Both candidates agreed that the state’s budget is in good shape considering the impact of the COVID pandemic. Taylor said budget analysts are projecting a 6% revenue growth this year in spite of the pandemic.

“For a Democrat I’m very conservative. I don’t buy things I don’t need and I want the state to do that, too,” Taylor said.

“Pay for the police, the fire, garbage pickup. Pay for what we should be paying. But I don’t need a Cadillac, I just want a good Chevy. That’s how I am personally. So when they call us Tax and Spend Democrats, that’s just not true.”

Taylor said military careers like he and Reichman have don’t prepare you for dealing with people on a personal level.

“That will be a big difference compared to Jeff’s military career. He doesn’t understand the people of southeast Iowa like he needs to.
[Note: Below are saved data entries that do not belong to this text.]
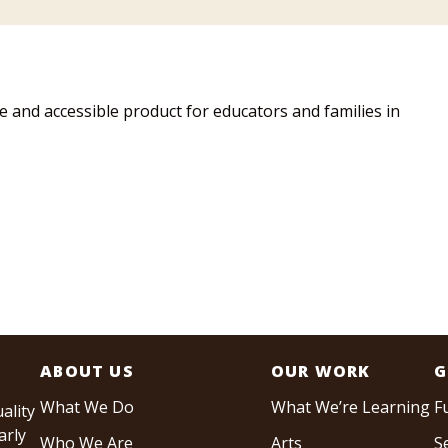
and accessible product for educators and families in
ABOUT US
OUR WORK
G
What We Do
What We’re Learning
F
ality
arly
Who We Are
Arts
S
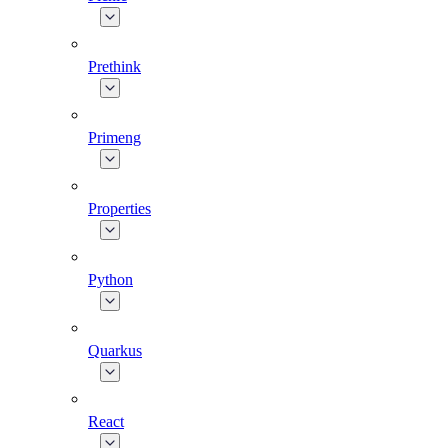
Prethink
Primeng
Properties
Python
Quarkus
React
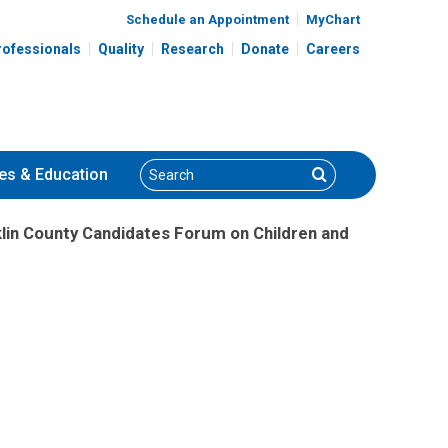
Schedule an Appointment
MyChart
rofessionals
Quality
Research
Donate
Careers
Search
Search
es
& Education
klin County Candidates Forum on Children and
I was in the National Guard for seven and a half years and the military didn’t teach me people skills. It taught me other things, but not how to reach people,” he said.
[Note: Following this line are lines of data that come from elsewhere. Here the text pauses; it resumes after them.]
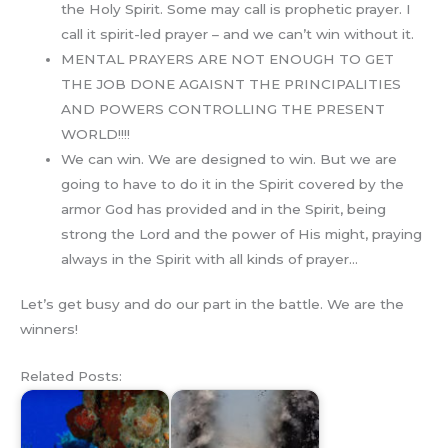
the Holy Spirit. Some may call is prophetic prayer. I
call it spirit-led prayer – and we can’t win without it.
MENTAL PRAYERS ARE NOT ENOUGH TO GET
THE JOB DONE AGAISNT THE PRINCIPALITIES
AND POWERS CONTROLLING THE PRESENT
WORLD!!!!
We can win. We are designed to win. But we are
going to have to do it in the Spirit covered by the
armor God has provided and in the Spirit, being
strong the Lord and the power of His might, praying
always in the Spirit with all kinds of prayer…
Let’s get busy and do our part in the battle. We are the
winners!
Related Posts:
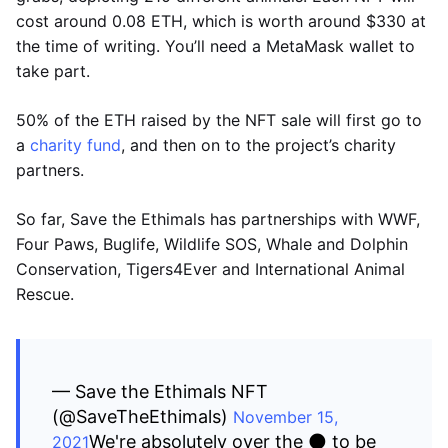
cost around 0.08 ETH, which is worth around $330 at
the time of writing. You’ll need a MetaMask wallet to
take part.
50% of the ETH raised by the NFT sale will first go to
a
charity fund
, and then on to the project’s charity
partners.
So far, Save the Ethimals has partnerships with WWF,
Four Paws, Buglife, Wildlife SOS, Whale and Dolphin
Conservation, Tigers4Ever and International Animal
Rescue.
— Save the Ethimals NFT
(@SaveTheEthimals)
November 15,
We're absolutely over the 🌑 to be
2021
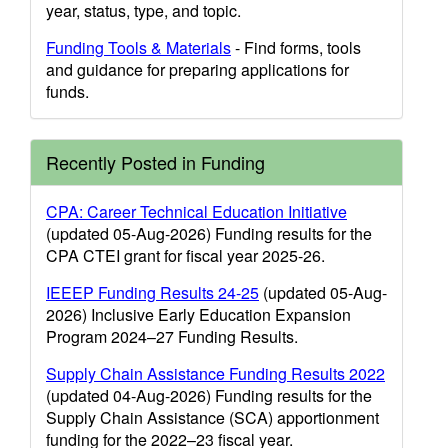
year, status, type, and topic.
Funding Tools & Materials
- Find forms, tools
and guidance for preparing applications for
funds.
Recently Posted in Funding
CPA: Career Technical Education Initiative
(updated 05-Aug-2026) Funding results for the
CPA CTEI grant for fiscal year 2025-26.
IEEEP Funding Results 24-25
(updated 05-Aug-
2026) Inclusive Early Education Expansion
Program 2024–27 Funding Results.
Supply Chain Assistance Funding Results 2022
(updated 04-Aug-2026) Funding results for the
Supply Chain Assistance (SCA) apportionment
funding for the 2022–23 fiscal year.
Taylor said the pandemic kept him from being able to go door-to-door as much as he has in the past and he said his misses that interaction and getting to hear from constituents about their problems over a kitchen table.

“Campaign people would get upset with me because I would spend an hour or so at one house. But that’s what I like to do,” he said. “Find out deep down what problems they have and what can I do to help at the state level.”
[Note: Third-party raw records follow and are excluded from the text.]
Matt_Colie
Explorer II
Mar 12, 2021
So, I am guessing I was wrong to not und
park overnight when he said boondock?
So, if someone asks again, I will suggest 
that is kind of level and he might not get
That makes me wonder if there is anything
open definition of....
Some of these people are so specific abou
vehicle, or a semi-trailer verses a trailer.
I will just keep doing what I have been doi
Reichman said he’s been able to get out and do some of the door-to-door work getting to know people up in Henry County and other areas of the district.

“COVID is still lingering around and still an issue, but the good news is, we’ve been able to get out and knock on doors. I’ve knocked on 1,000s of doors myself,” he said.

“Luckily, we got through the primary without knowing a lot of people in Henry County, but we’re building on those relationships and meeting people and there’s great excitement to see their candidate on the door steps.”

Taylor said other issues that need to be address at the legislature are water quality, fully funding the judiciary, free pre-school, classifying ambulance service as essential in the state, and redemption issues.

“I think the ambulance service thing will be huge his year. I think the virus has taught us we have to something here and I think it’s taught us we have to do something with redemption centers,” Taylor said.

He said the state has to move to make that more profitable and favorable to business operators, or the cans will end up damaging the environment.

“It all kind of goes together. If you’re not recycling, your stuff usually ends up in your water.”

Reichman said redemption plans in the state do need revamped. He said those are 40-year-old regulations and they need to updated to make the process simpler and reimbursements quicker for operators.

Reichman said his transitioning back to southeast Iowa has made him realize how important it is to have representation in Des Moines that reflects the needs of southeast Iowa.

“My family is here and this is where I’m from,” he said. “But I feel my greatest fulfillment is helping and serving a greater cause, and the driving factor in that was my transition back to southeast Iowa.”

Reichman said he could have built a better professional life in other areas, but he wanted to come back to his family and roots.

“I remember my grandfather passing away when I was a young man and as close as we were, you always want more time,” he said. “I just didn’t want to pass up on anymore missed time.”